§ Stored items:
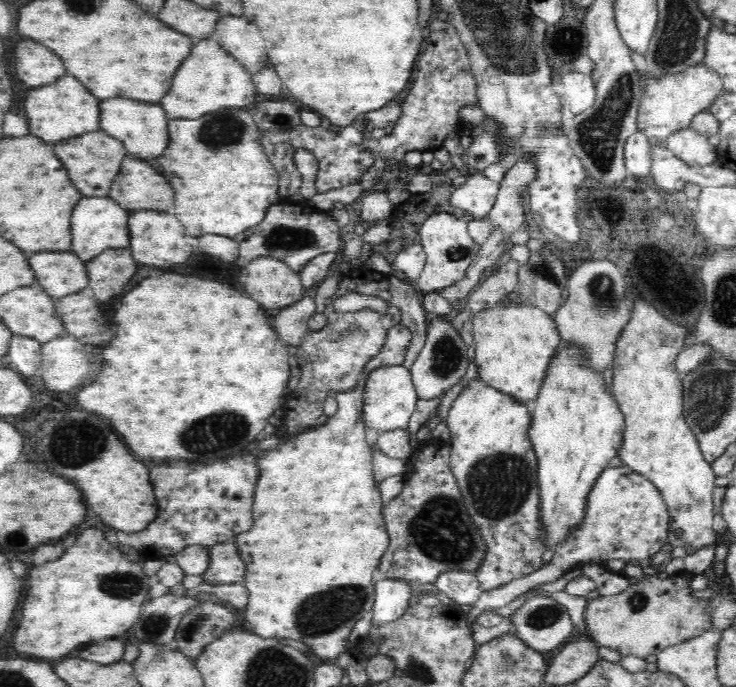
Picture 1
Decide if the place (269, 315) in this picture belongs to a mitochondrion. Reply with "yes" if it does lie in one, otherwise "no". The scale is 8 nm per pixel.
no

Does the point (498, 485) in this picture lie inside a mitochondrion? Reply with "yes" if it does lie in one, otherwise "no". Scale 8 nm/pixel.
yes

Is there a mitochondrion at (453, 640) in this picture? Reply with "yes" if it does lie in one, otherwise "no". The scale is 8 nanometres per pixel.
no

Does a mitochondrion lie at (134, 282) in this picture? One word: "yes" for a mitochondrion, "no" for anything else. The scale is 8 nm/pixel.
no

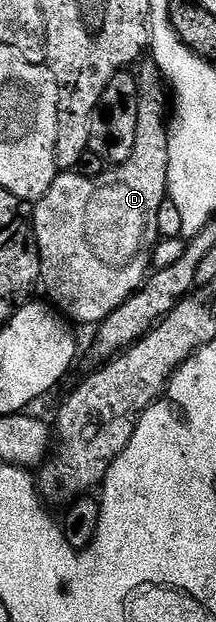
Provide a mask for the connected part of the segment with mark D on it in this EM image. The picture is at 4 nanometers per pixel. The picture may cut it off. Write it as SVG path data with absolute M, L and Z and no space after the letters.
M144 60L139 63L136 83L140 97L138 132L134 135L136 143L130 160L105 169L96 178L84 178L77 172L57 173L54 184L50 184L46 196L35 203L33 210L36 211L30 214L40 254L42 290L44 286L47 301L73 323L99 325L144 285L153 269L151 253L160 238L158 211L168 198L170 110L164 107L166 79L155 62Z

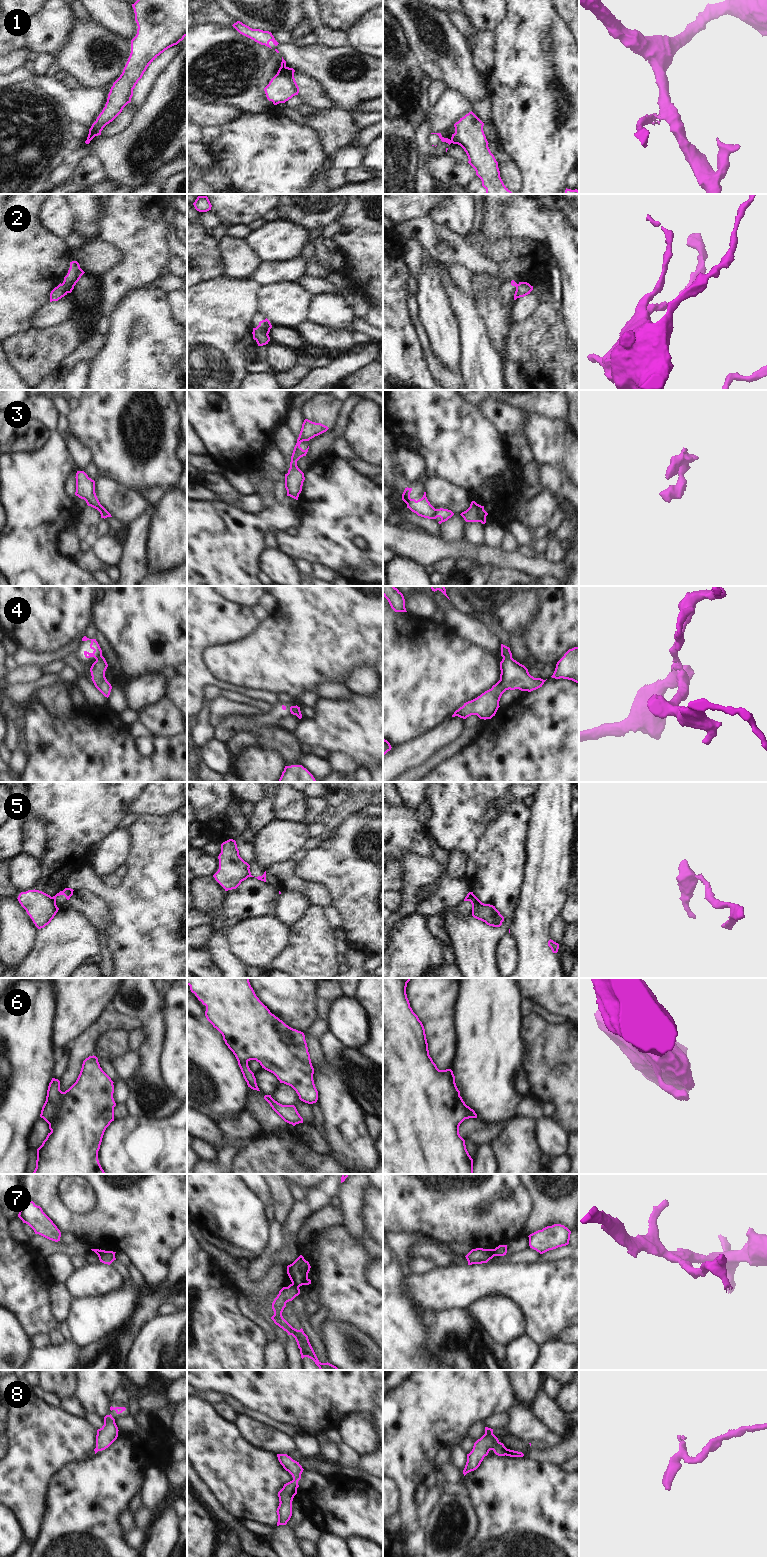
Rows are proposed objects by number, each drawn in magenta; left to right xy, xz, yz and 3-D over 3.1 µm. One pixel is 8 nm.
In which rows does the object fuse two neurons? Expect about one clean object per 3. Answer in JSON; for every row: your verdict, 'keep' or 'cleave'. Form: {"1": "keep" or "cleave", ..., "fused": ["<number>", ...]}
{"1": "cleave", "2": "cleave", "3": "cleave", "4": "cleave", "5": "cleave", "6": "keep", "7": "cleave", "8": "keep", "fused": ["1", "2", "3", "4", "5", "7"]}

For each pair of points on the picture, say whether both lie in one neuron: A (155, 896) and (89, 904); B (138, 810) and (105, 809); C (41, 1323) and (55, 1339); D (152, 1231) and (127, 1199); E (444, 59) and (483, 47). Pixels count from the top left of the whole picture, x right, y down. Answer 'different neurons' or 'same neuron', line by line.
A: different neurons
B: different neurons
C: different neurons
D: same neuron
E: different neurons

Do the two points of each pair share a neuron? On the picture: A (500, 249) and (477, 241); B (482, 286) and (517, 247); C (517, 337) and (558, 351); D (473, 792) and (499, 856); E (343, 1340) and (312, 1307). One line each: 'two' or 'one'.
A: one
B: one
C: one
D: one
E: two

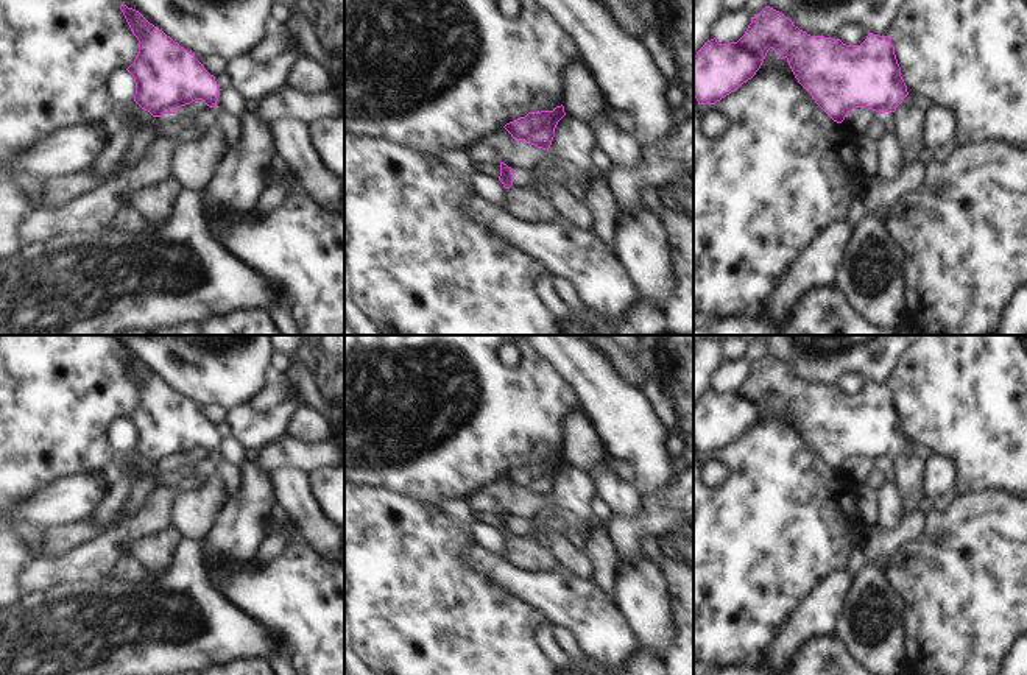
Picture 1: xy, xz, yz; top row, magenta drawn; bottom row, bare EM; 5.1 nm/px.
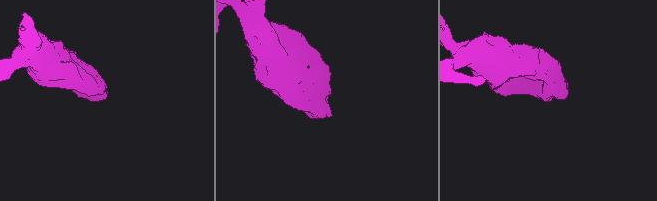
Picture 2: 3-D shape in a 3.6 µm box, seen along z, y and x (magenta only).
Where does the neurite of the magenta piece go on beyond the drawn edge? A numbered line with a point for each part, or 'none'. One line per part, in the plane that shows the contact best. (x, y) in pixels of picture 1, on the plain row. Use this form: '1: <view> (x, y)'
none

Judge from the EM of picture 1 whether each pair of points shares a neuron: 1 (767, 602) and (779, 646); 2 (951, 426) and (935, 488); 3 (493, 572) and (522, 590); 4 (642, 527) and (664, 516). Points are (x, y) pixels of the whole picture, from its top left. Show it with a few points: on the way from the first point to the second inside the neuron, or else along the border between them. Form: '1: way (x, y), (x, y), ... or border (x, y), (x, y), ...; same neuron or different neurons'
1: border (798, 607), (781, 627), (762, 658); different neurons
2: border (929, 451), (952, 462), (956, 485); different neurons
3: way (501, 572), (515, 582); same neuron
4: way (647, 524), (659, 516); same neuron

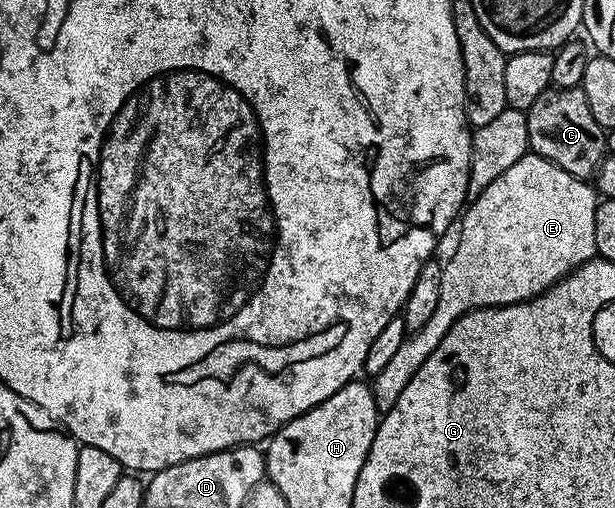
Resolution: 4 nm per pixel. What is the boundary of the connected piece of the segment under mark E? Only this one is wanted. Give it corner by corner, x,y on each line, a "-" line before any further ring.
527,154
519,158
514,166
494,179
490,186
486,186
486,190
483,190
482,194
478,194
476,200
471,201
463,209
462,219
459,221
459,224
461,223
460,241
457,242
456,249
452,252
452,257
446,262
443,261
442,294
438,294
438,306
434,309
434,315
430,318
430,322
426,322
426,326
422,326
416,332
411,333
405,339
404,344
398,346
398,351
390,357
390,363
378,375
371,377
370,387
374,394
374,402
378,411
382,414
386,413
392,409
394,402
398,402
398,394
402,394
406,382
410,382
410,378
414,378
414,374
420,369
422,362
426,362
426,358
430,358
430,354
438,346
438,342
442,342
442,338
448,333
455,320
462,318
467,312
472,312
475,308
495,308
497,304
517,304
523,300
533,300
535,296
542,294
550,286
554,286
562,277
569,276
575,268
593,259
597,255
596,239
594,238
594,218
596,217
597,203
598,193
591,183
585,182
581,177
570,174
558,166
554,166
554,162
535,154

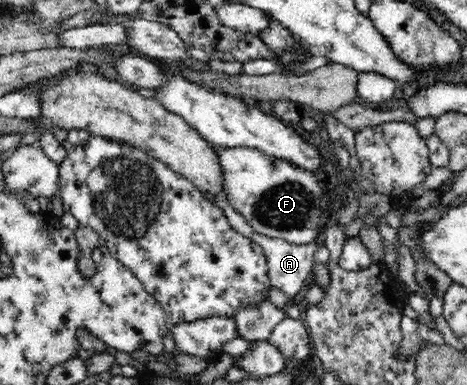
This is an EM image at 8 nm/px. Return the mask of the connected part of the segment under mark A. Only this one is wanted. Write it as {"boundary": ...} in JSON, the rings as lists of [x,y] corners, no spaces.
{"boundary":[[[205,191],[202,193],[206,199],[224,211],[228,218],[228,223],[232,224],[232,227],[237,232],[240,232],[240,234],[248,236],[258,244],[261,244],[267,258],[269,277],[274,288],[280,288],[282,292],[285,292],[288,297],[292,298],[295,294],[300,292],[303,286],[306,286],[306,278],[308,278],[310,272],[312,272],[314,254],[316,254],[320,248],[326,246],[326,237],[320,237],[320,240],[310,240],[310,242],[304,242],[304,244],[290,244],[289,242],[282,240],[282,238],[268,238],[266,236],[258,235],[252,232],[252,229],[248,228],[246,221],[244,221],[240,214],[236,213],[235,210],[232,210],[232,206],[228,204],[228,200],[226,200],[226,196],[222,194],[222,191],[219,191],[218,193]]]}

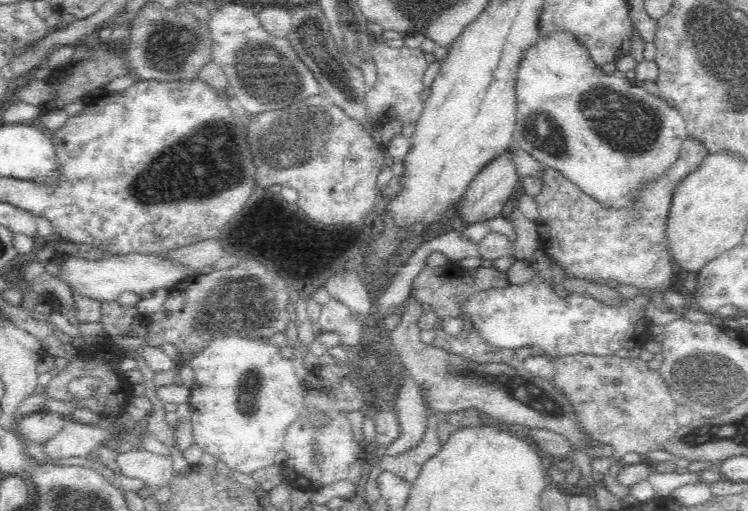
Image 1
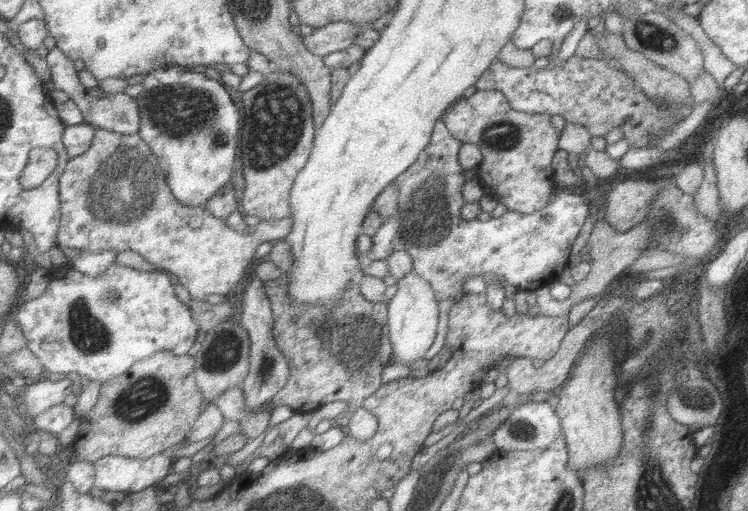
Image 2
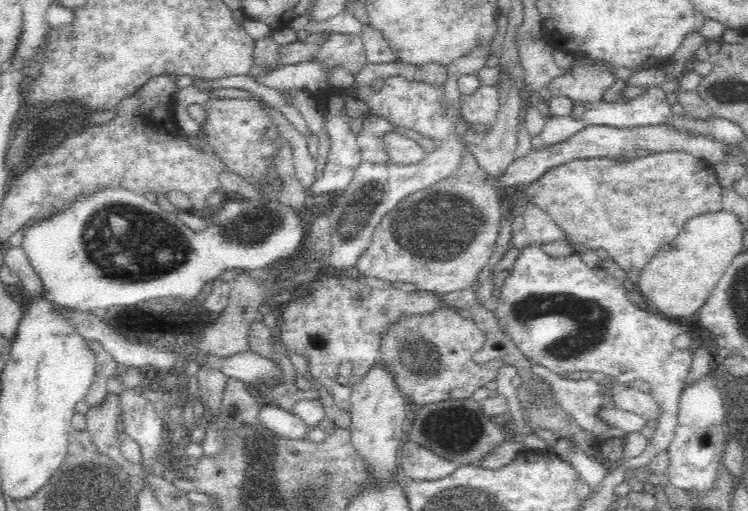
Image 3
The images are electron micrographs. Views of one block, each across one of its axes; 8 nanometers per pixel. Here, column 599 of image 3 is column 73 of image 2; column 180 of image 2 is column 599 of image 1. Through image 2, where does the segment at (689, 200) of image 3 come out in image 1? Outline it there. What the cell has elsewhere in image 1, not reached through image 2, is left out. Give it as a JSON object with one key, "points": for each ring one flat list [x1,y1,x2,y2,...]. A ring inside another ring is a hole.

§ Exercise:
Output each of the lines above exactly, apart from the images.

§ Output:
Picture 1
Decide if the place (269, 315) in this picture belongs to a mitochondrion. Reply with "yes" if it does lie in one, otherwise "no". The scale is 8 nm per pixel.
no

Does the point (498, 485) in this picture lie inside a mitochondrion? Reply with "yes" if it does lie in one, otherwise "no". Scale 8 nm/pixel.
yes

Is there a mitochondrion at (453, 640) in this picture? Reply with "yes" if it does lie in one, otherwise "no". The scale is 8 nanometres per pixel.
no

Does a mitochondrion lie at (134, 282) in this picture? One word: "yes" for a mitochondrion, "no" for anything else. The scale is 8 nm/pixel.
no

Provide a mask for the connected part of the segment with mark D on it in this EM image. The picture is at 4 nanometers per pixel. The picture may cut it off. Write it as SVG path data with absolute M, L and Z and no space after the letters.
M144 60L139 63L136 83L140 97L138 132L134 135L136 143L130 160L105 169L96 178L84 178L77 172L57 173L54 184L50 184L46 196L35 203L33 210L36 211L30 214L40 254L42 290L44 286L47 301L73 323L99 325L144 285L153 269L151 253L160 238L158 211L168 198L170 110L164 107L166 79L155 62Z

Rows are proposed objects by number, each drawn in magenta; left to right xy, xz, yz and 3-D over 3.1 µm. One pixel is 8 nm.
In which rows does the object fuse two neurons? Expect about one clean object per 3. Answer in JSON; for every row: your verdict, 'keep' or 'cleave'. Form: {"1": "keep" or "cleave", ..., "fused": ["<number>", ...]}
{"1": "cleave", "2": "cleave", "3": "cleave", "4": "cleave", "5": "cleave", "6": "keep", "7": "cleave", "8": "keep", "fused": ["1", "2", "3", "4", "5", "7"]}

For each pair of points on the picture, say whether both lie in one neuron: A (155, 896) and (89, 904); B (138, 810) and (105, 809); C (41, 1323) and (55, 1339); D (152, 1231) and (127, 1199); E (444, 59) and (483, 47). Pixels count from the top left of the whole picture, x right, y down. Answer 'different neurons' or 'same neuron', line by line.
A: different neurons
B: different neurons
C: different neurons
D: same neuron
E: different neurons

Do the two points of each pair share a neuron? On the picture: A (500, 249) and (477, 241); B (482, 286) and (517, 247); C (517, 337) and (558, 351); D (473, 792) and (499, 856); E (343, 1340) and (312, 1307). One line each: 'two' or 'one'.
A: one
B: one
C: one
D: one
E: two

Picture 1: xy, xz, yz; top row, magenta drawn; bottom row, bare EM; 5.1 nm/px.
Picture 2: 3-D shape in a 3.6 µm box, seen along z, y and x (magenta only).
Where does the neurite of the magenta piece go on beyond the drawn edge? A numbered line with a point for each part, or 'none'. One line per part, in the plane that shows the contact best. (x, y) in pixels of picture 1, on the plain row. Use this form: '1: <view> (x, y)'
none

Judge from the EM of picture 1 whether each pair of points shares a neuron: 1 (767, 602) and (779, 646); 2 (951, 426) and (935, 488); 3 (493, 572) and (522, 590); 4 (642, 527) and (664, 516). Points are (x, y) pixels of the whole picture, from its top left. Show it with a few points: on the way from the first point to the second inside the neuron, or else along the border between them. Form: '1: way (x, y), (x, y), ... or border (x, y), (x, y), ...; same neuron or different neurons'
1: border (798, 607), (781, 627), (762, 658); different neurons
2: border (929, 451), (952, 462), (956, 485); different neurons
3: way (501, 572), (515, 582); same neuron
4: way (647, 524), (659, 516); same neuron

Resolution: 4 nm per pixel. What is the boundary of the connected piece of the segment under mark E? Only this one is wanted. Give it corner by corner, x,y on each line, a "-" line before any further ring.
527,154
519,158
514,166
494,179
490,186
486,186
486,190
483,190
482,194
478,194
476,200
471,201
463,209
462,219
459,221
459,224
461,223
460,241
457,242
456,249
452,252
452,257
446,262
443,261
442,294
438,294
438,306
434,309
434,315
430,318
430,322
426,322
426,326
422,326
416,332
411,333
405,339
404,344
398,346
398,351
390,357
390,363
378,375
371,377
370,387
374,394
374,402
378,411
382,414
386,413
392,409
394,402
398,402
398,394
402,394
406,382
410,382
410,378
414,378
414,374
420,369
422,362
426,362
426,358
430,358
430,354
438,346
438,342
442,342
442,338
448,333
455,320
462,318
467,312
472,312
475,308
495,308
497,304
517,304
523,300
533,300
535,296
542,294
550,286
554,286
562,277
569,276
575,268
593,259
597,255
596,239
594,238
594,218
596,217
597,203
598,193
591,183
585,182
581,177
570,174
558,166
554,166
554,162
535,154

This is an EM image at 8 nm/px. Return the mask of the connected part of the segment under mark A. Only this one is wanted. Write it as {"boundary": ...} in JSON, the rings as lists of [x,y] corners, no spaces.
{"boundary":[[[205,191],[202,193],[206,199],[224,211],[228,218],[228,223],[232,224],[232,227],[237,232],[240,232],[240,234],[248,236],[258,244],[261,244],[267,258],[269,277],[274,288],[280,288],[282,292],[285,292],[288,297],[292,298],[295,294],[300,292],[303,286],[306,286],[306,278],[308,278],[310,272],[312,272],[314,254],[316,254],[320,248],[326,246],[326,237],[320,237],[320,240],[310,240],[310,242],[304,242],[304,244],[290,244],[289,242],[282,240],[282,238],[268,238],[266,236],[258,235],[252,232],[252,229],[248,228],[246,221],[244,221],[240,214],[236,213],[235,210],[232,210],[232,206],[228,204],[228,200],[226,200],[226,196],[222,194],[222,191],[219,191],[218,193]]]}

Image 1
Image 2
Image 3
The images are electron micrographs. Views of one block, each across one of its axes; 8 nanometers per pixel. Here, column 599 of image 3 is column 73 of image 2; column 180 of image 2 is column 599 of image 1. Through image 2, where does the segment at (689, 200) of image 3 come out in image 1? Outline it there. What the cell has elsewhere in image 1, not reached through image 2, is left out. Give it as a JSON object with one key, "points": for each ring one flat list [x1,y1,x2,y2,...]. A ring inside another ring is a hole.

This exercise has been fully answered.